#### EXERCISE OBJECTIVE
Reproduce, word for word, the rows between the line containing "What is the spread" and the line containing "Max Intensity (dBm), Min", inclusive. Leave the pictures out of your reproduction.

======== EXERCISE INPUT ========

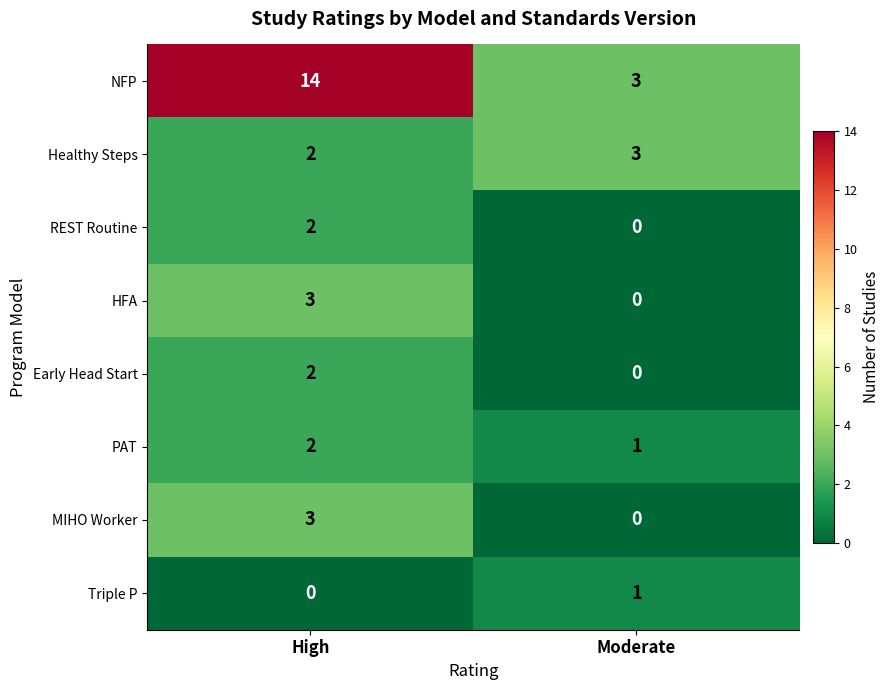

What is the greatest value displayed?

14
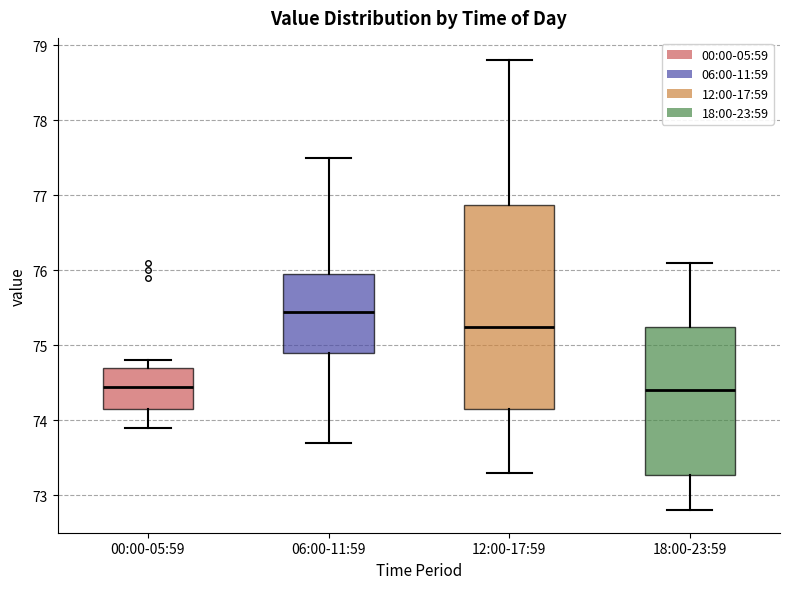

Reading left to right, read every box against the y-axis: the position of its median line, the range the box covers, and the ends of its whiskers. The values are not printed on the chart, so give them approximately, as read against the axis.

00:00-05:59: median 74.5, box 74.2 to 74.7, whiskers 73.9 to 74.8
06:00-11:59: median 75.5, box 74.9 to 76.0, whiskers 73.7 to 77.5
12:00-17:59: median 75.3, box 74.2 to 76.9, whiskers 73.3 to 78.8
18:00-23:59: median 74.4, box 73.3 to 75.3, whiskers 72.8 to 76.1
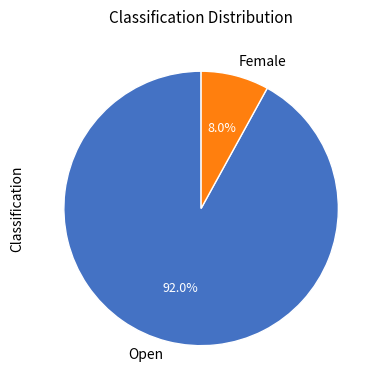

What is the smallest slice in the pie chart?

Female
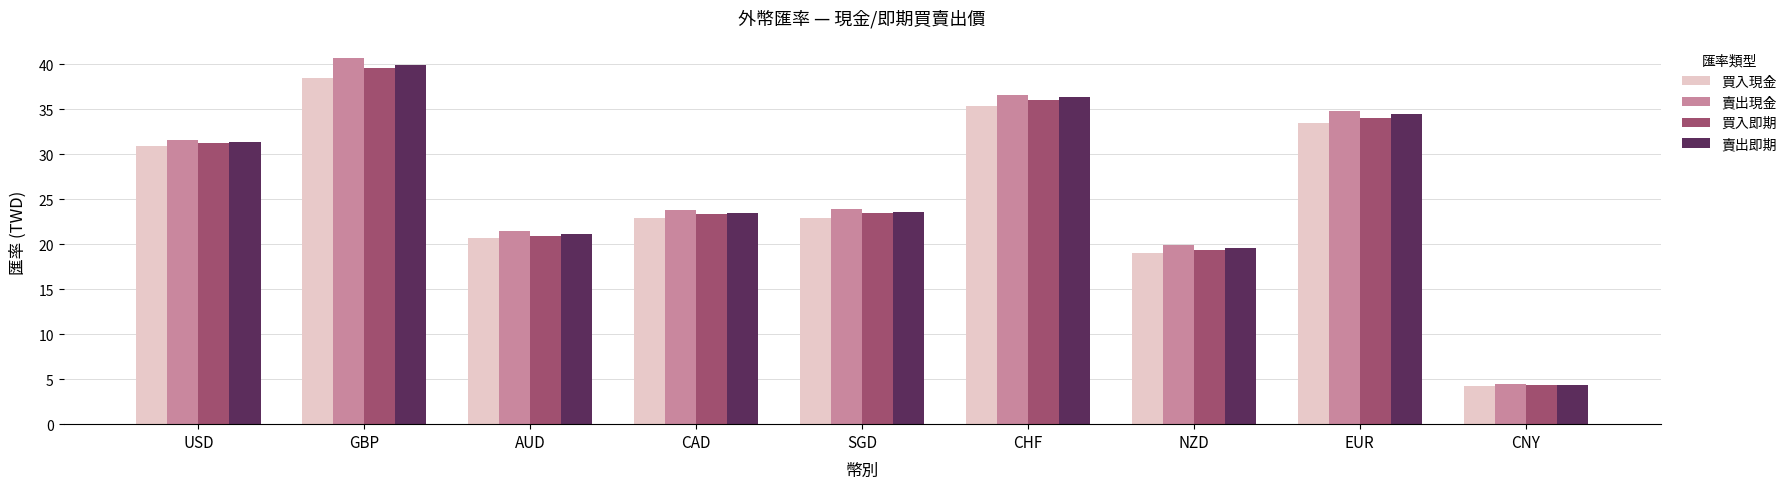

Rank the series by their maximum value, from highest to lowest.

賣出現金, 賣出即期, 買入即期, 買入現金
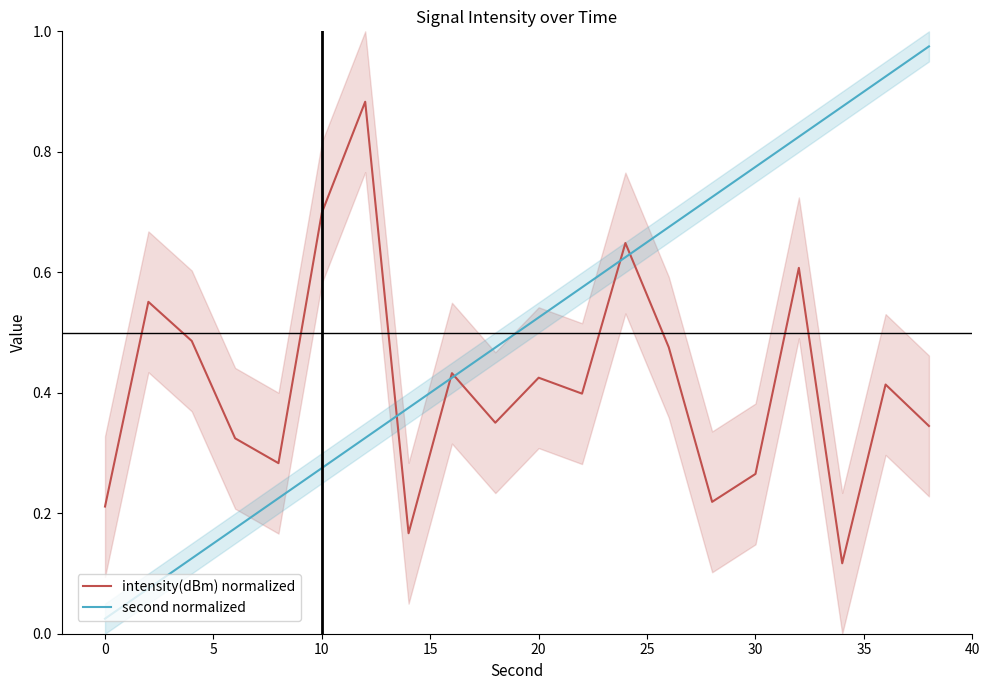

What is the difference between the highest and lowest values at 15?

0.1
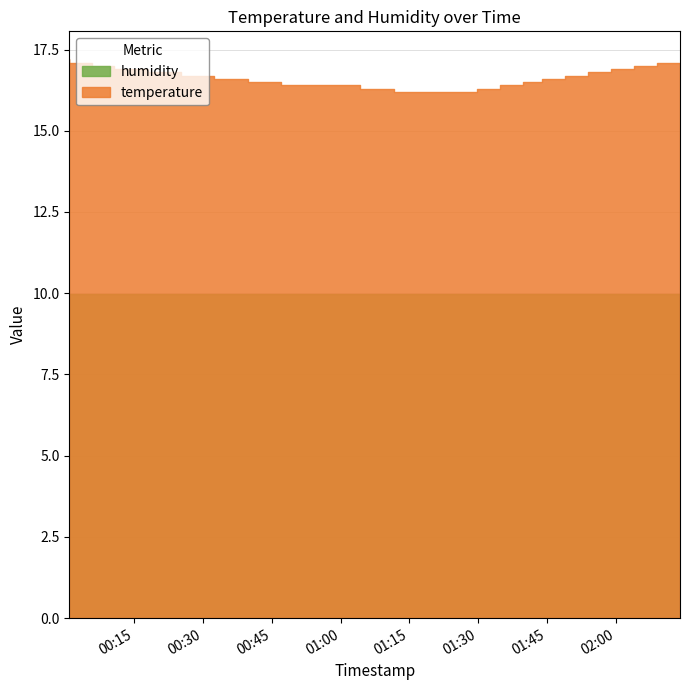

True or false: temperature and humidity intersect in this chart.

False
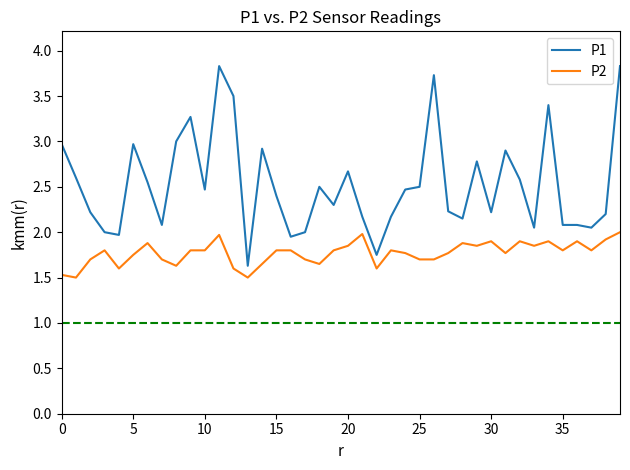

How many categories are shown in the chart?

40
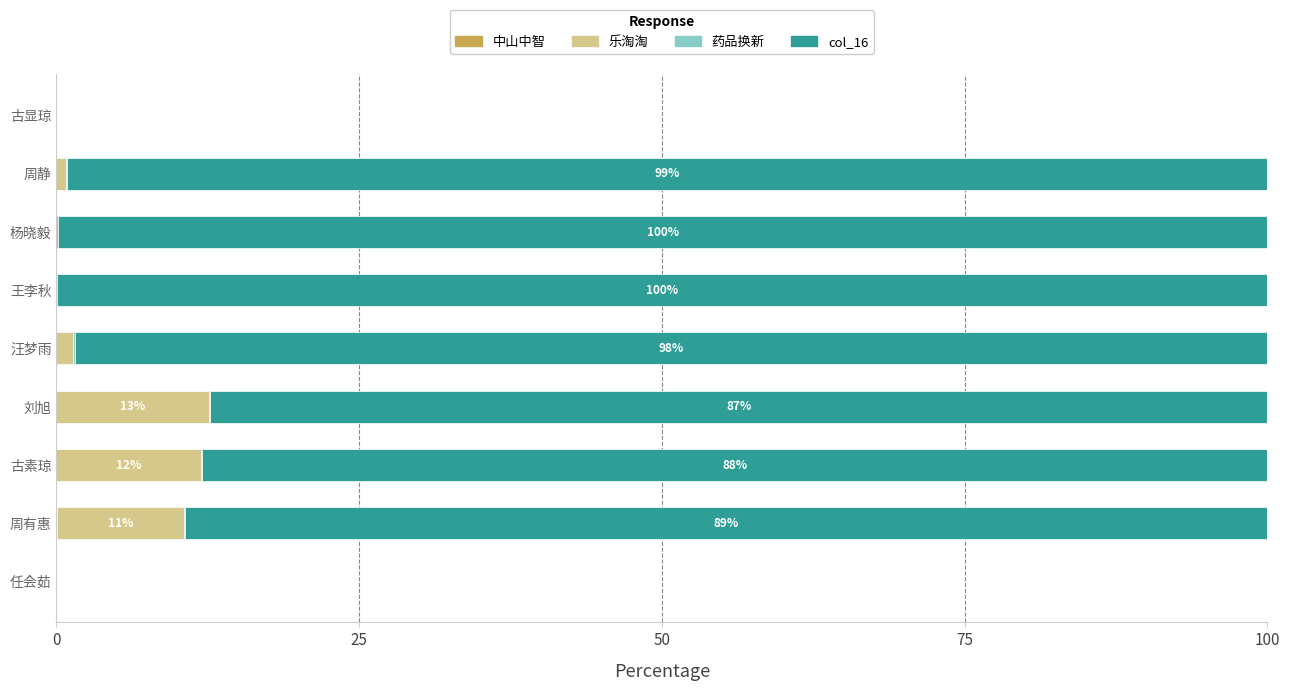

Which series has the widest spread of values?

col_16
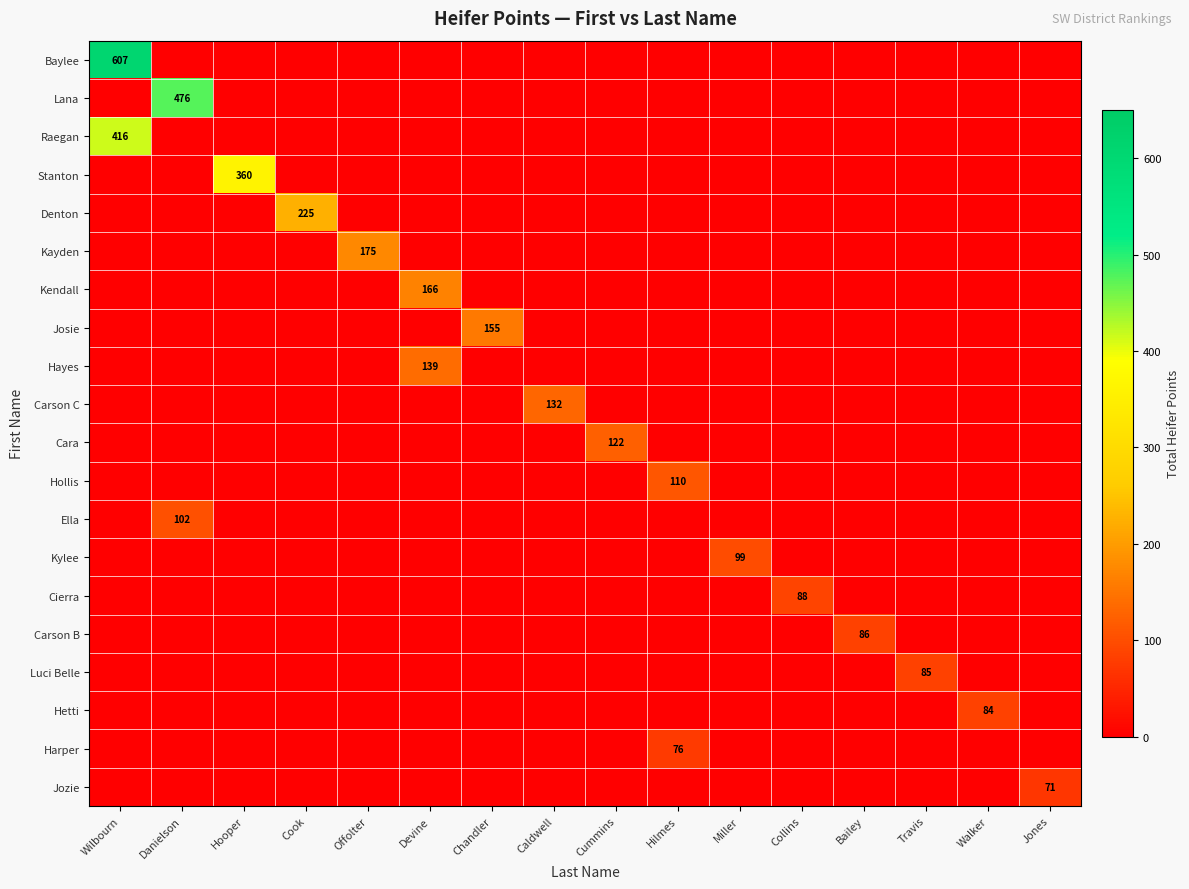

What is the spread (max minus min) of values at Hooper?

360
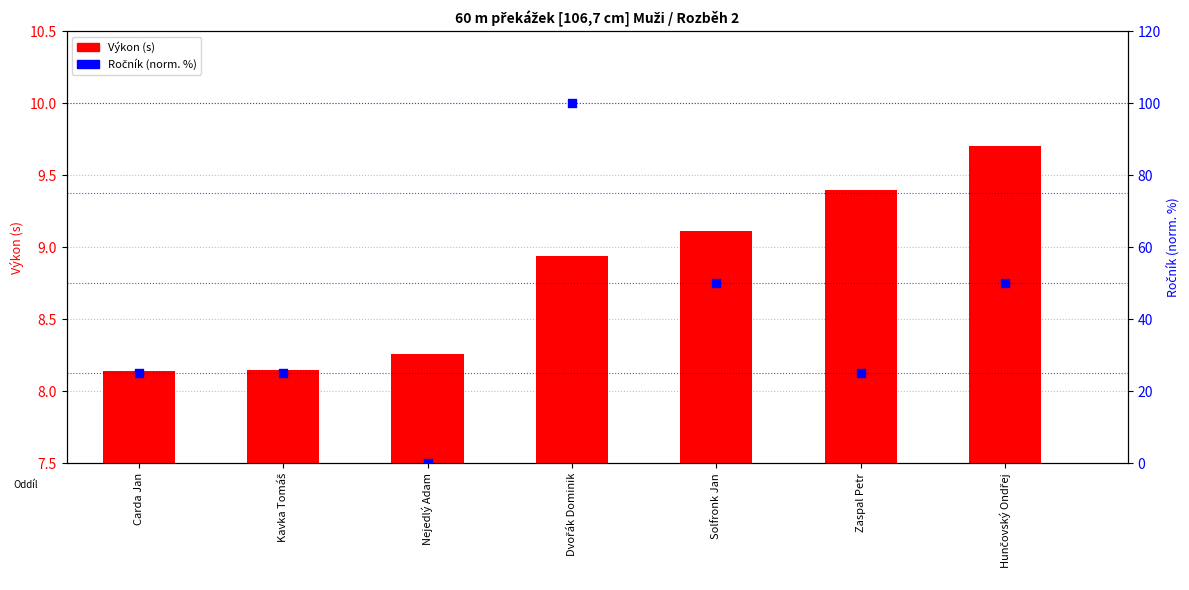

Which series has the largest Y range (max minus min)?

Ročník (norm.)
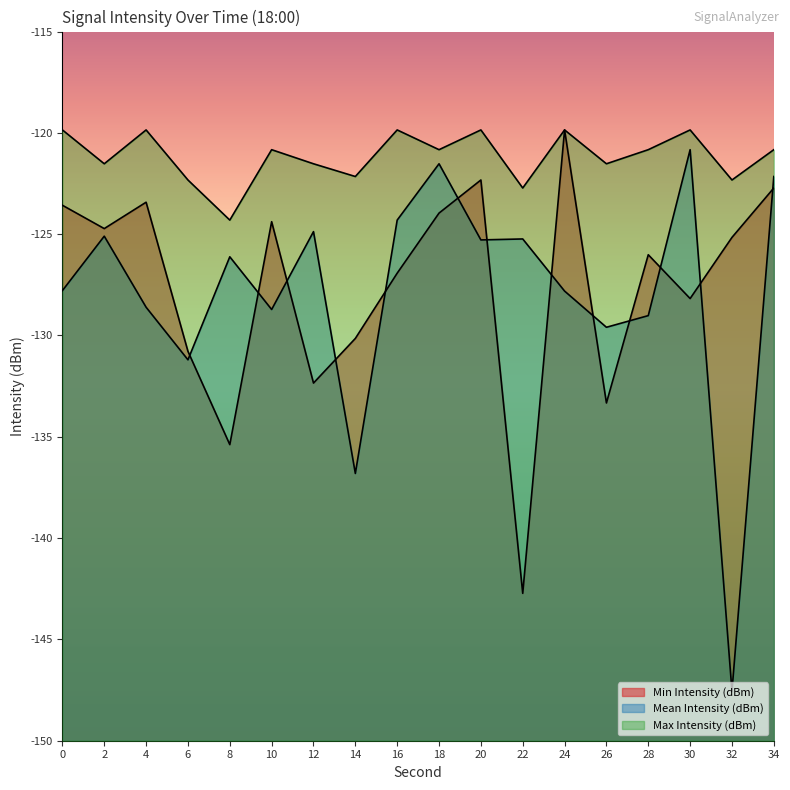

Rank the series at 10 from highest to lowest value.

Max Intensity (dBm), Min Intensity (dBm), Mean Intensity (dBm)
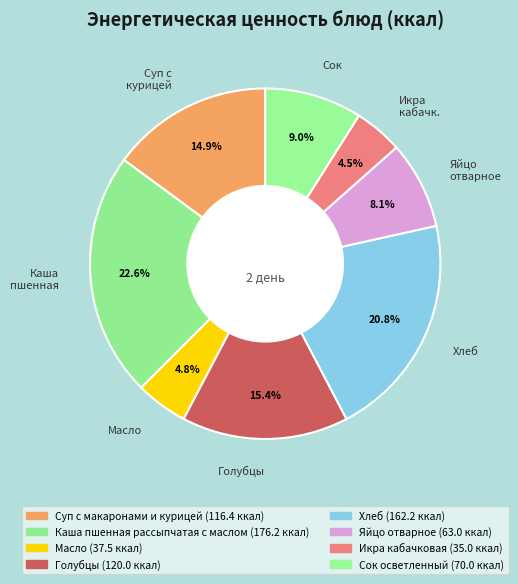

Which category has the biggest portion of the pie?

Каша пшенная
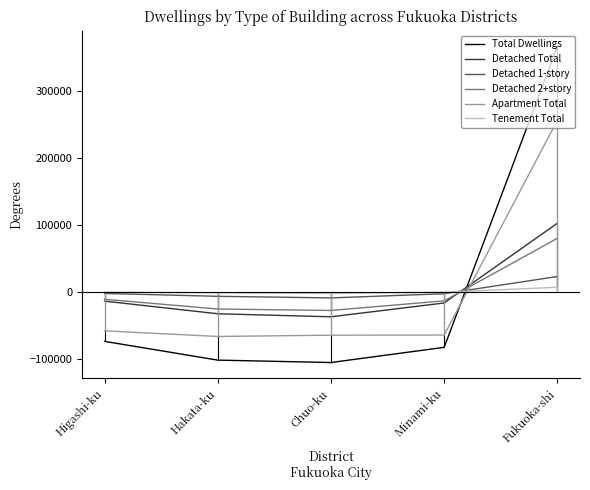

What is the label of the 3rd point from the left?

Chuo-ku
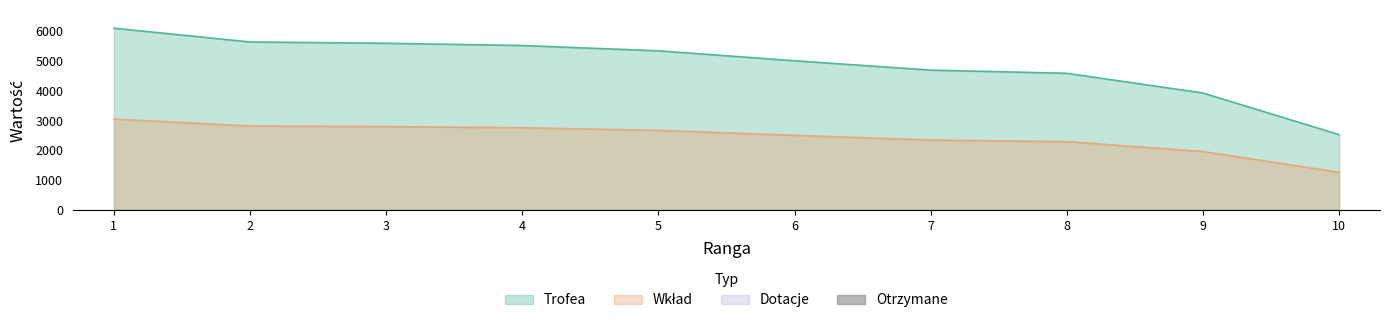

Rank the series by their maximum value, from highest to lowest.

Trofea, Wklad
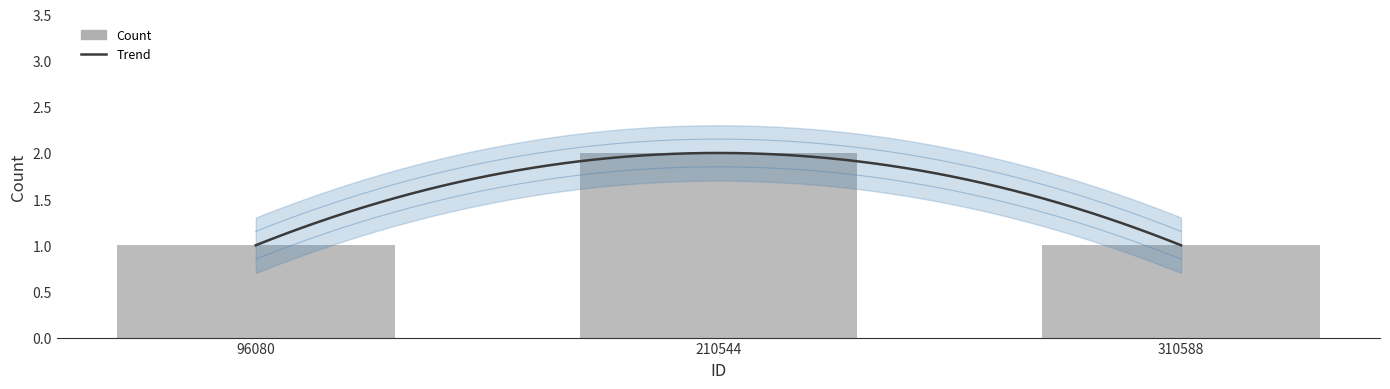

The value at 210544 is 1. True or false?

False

========

#### ANSWER SPACE
What is the spread (max minus min) of values at Hooper?

360

Which series has the largest Y range (max minus min)?

Ročník (norm.)

Rank the series at 10 from highest to lowest value.

Max Intensity (dBm), Min Intensity (dBm), Mean Intensity (dBm)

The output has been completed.